Pese a tantas crisis como han padecido y al hecho probado de que en España sea poco menos que imposible hablar de sistema teatral (habría que hablar de un sistema en proceso intermitente de construcción), las artes escénicas, con sus creadores todos, mantiene vivo el pulso de una relación con sus públicos que parece no decaer, pues tal vez en estos tiempos aciagos, en lo económico y en el debate de ideas, los públicos precisen todavía más ese espejo en el que mirarse y confrontarse, en el que hallar respuestas, con el que reír y llorar.
Con todo, la crisis y muchas de las medidas que se toman para paliarla -o eso se afirma-, ponen en riesgo, y esta vez de forma dramática, la pervivencia de las artes escénicas. Las cifras que se manejan, en cuanto a funciones canceladas o a rebajas en el precio de una contratación, son preocupantes. Ya no sirven los argumentos, tantas veces utilizados, de que la crisis podría servir para eliminar competencias, clarificar panoramas, o evitar intrusismos. En estos momentos, la crisis amenaza con convertir el campo de las artes escénicas en un páramo, con destruir de forma definitiva el poquísimo tejido escénico existente. Un tejido que será difícil recuperar, pero que, además, supone la base sustentadora de cualquier sistema. Es probable que de seguir, sólo queden cuatro o cinco teatros, en algunas capitales, algún circuito de ámbito local o autonómico y una red estatal mermada y deficitaria en variables múltiples. Algunas empresas (de mercancías teatrales) medrarán, a eso están y eso esperan (mientras se frotan las manos), pero muchas otras, las compañías de teatro, habrán de echar el cierre. Eso ocurrió en los Estados Unidos de América tras la razzia del Sindicato Teatral, y el sistema sólo se recuperó a finales de los años cincuenta, cuando de nuevo el teatro floreció en toda la Unión gracias a las compañías residentes, hoy más activas que nunca.

Enunciado: Del texto sobre la crisis teatral, copia todo lo que va desde «Pese a tantas» hasta «reír y llorar.», rebautizando «artes escénicas» como «artes de la escena».

Extracto de datos:
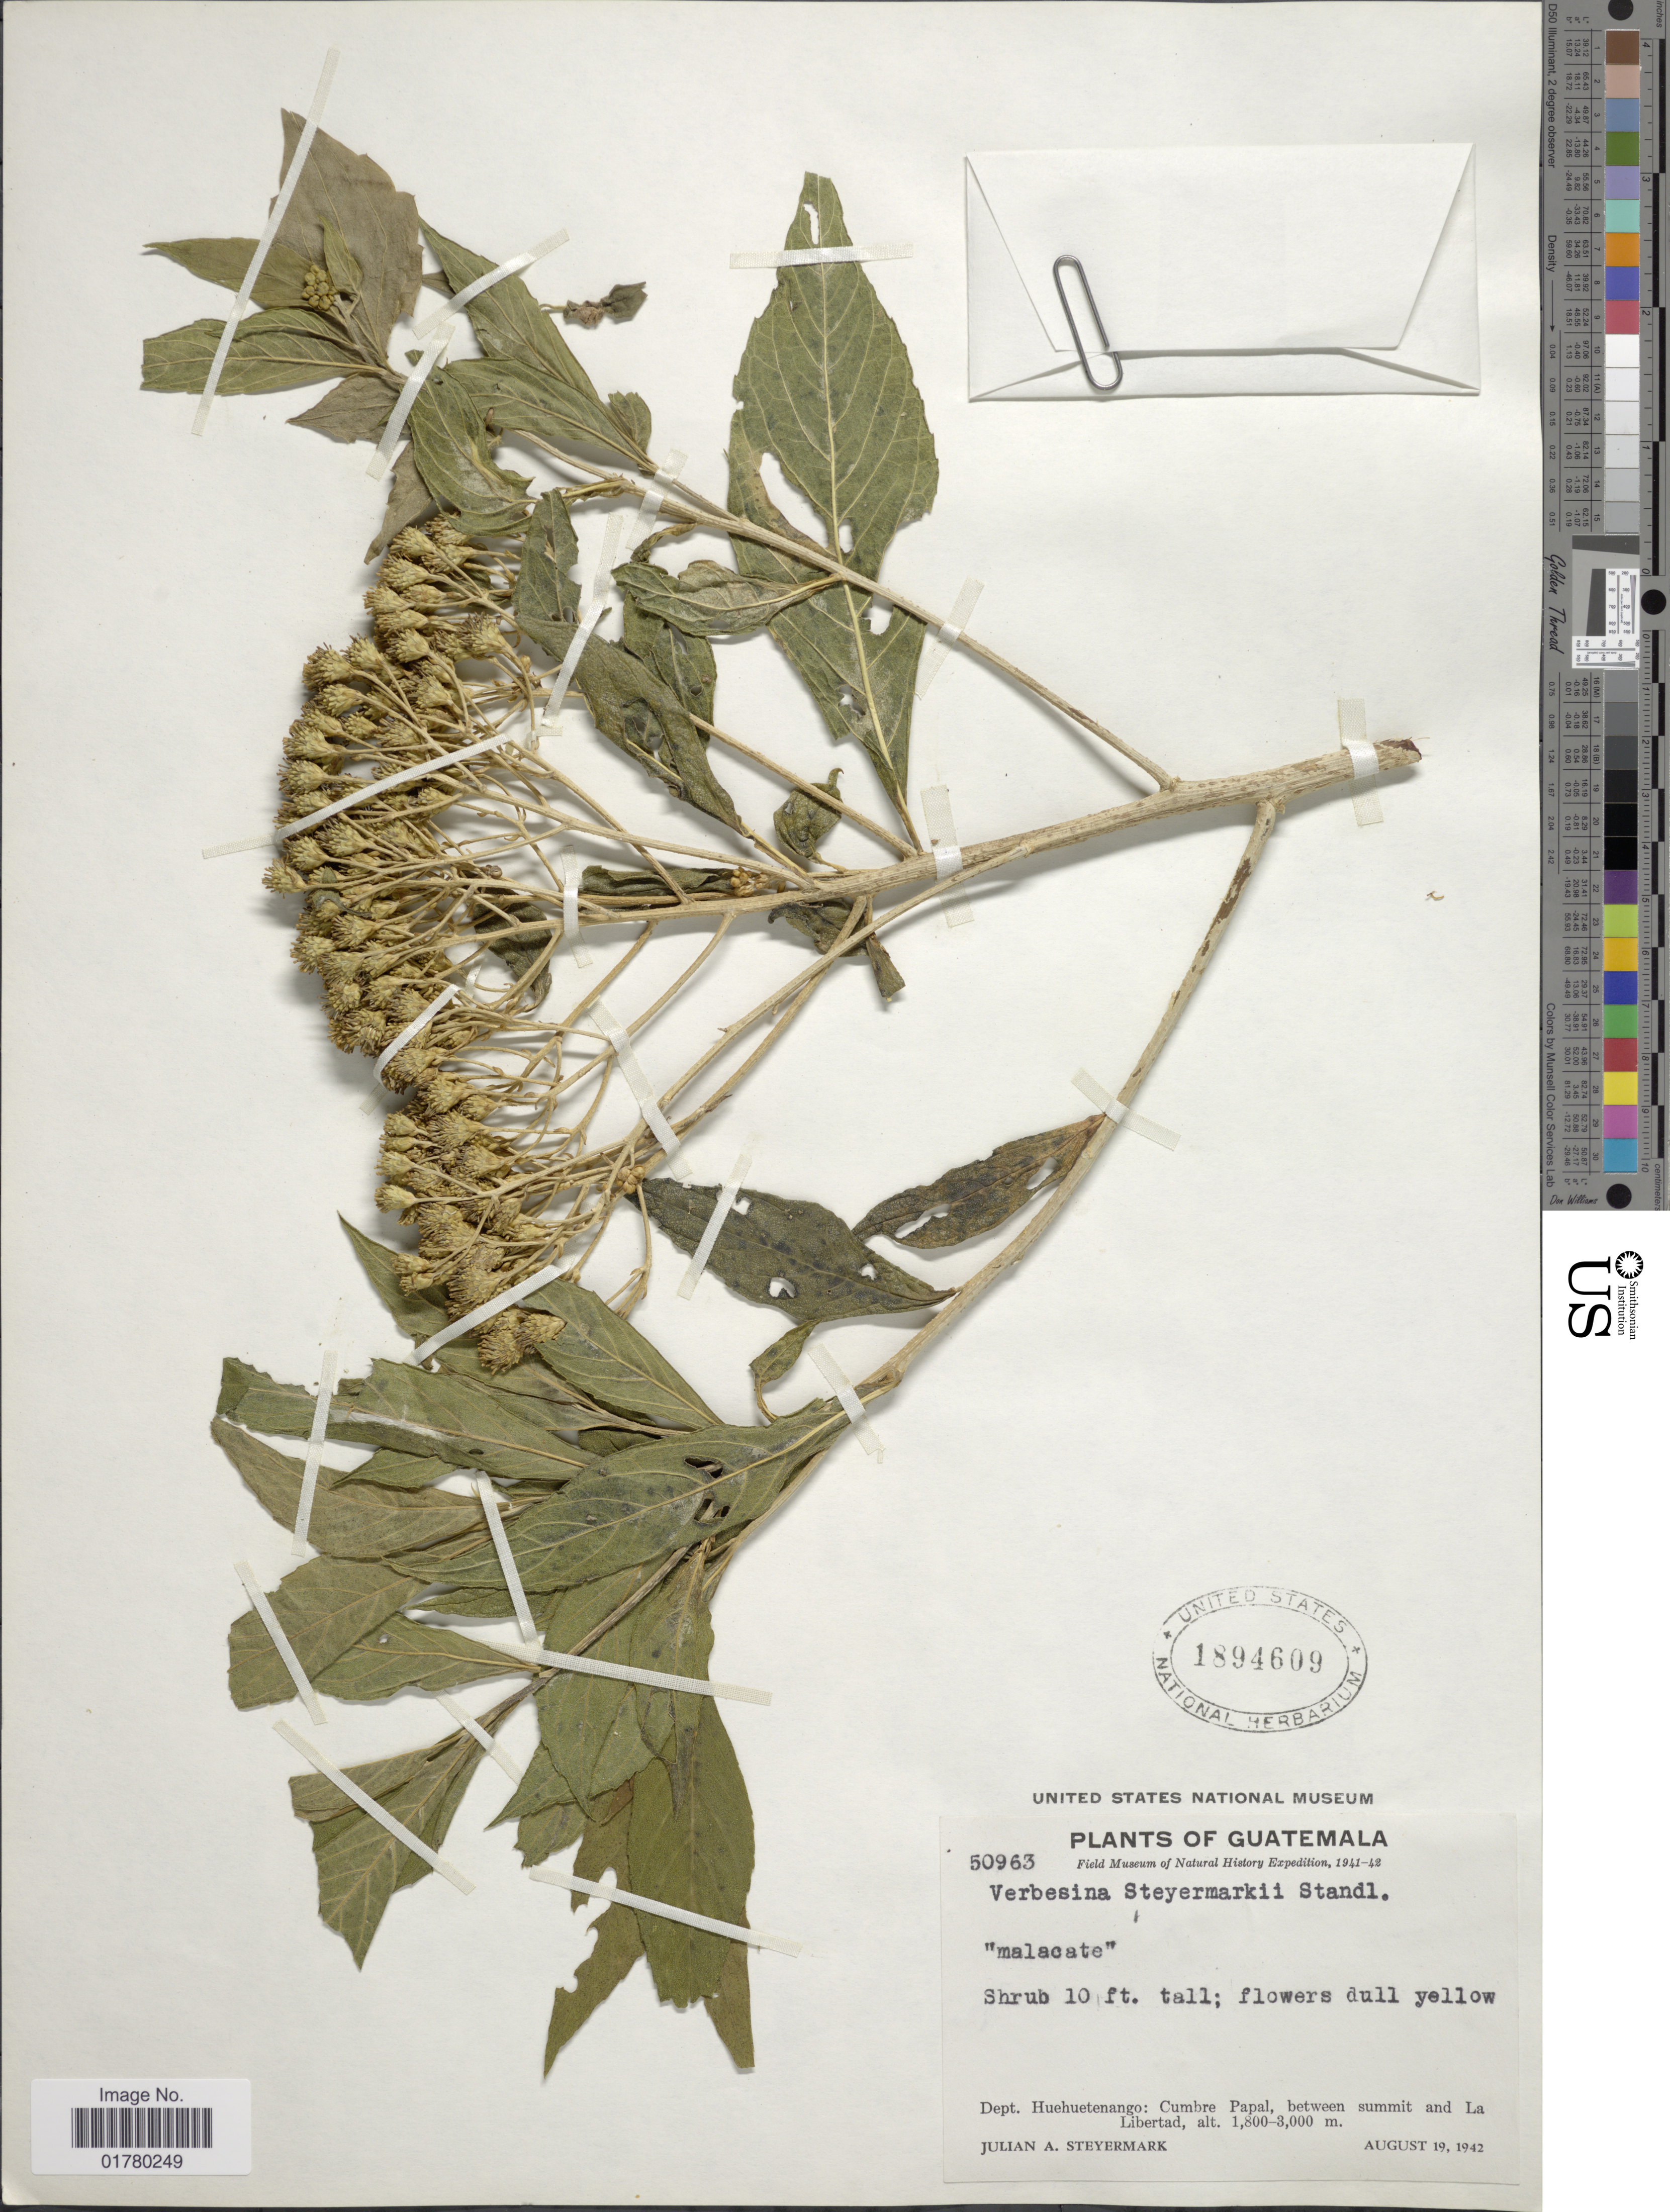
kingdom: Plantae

Respuesta:
Pese a tantas crisis como han padecido y al hecho probado de que en España sea poco menos que imposible hablar de sistema teatral (habría que hablar de un sistema en proceso intermitente de construcción), las artes de la escena, con sus creadores todos, mantiene vivo el pulso de una relación con sus públicos que parece no decaer, pues tal vez en estos tiempos aciagos, en lo económico y en el debate de ideas, los públicos precisen todavía más ese espejo en el que mirarse y confrontarse, en el que hallar respuestas, con el que reír y llorar.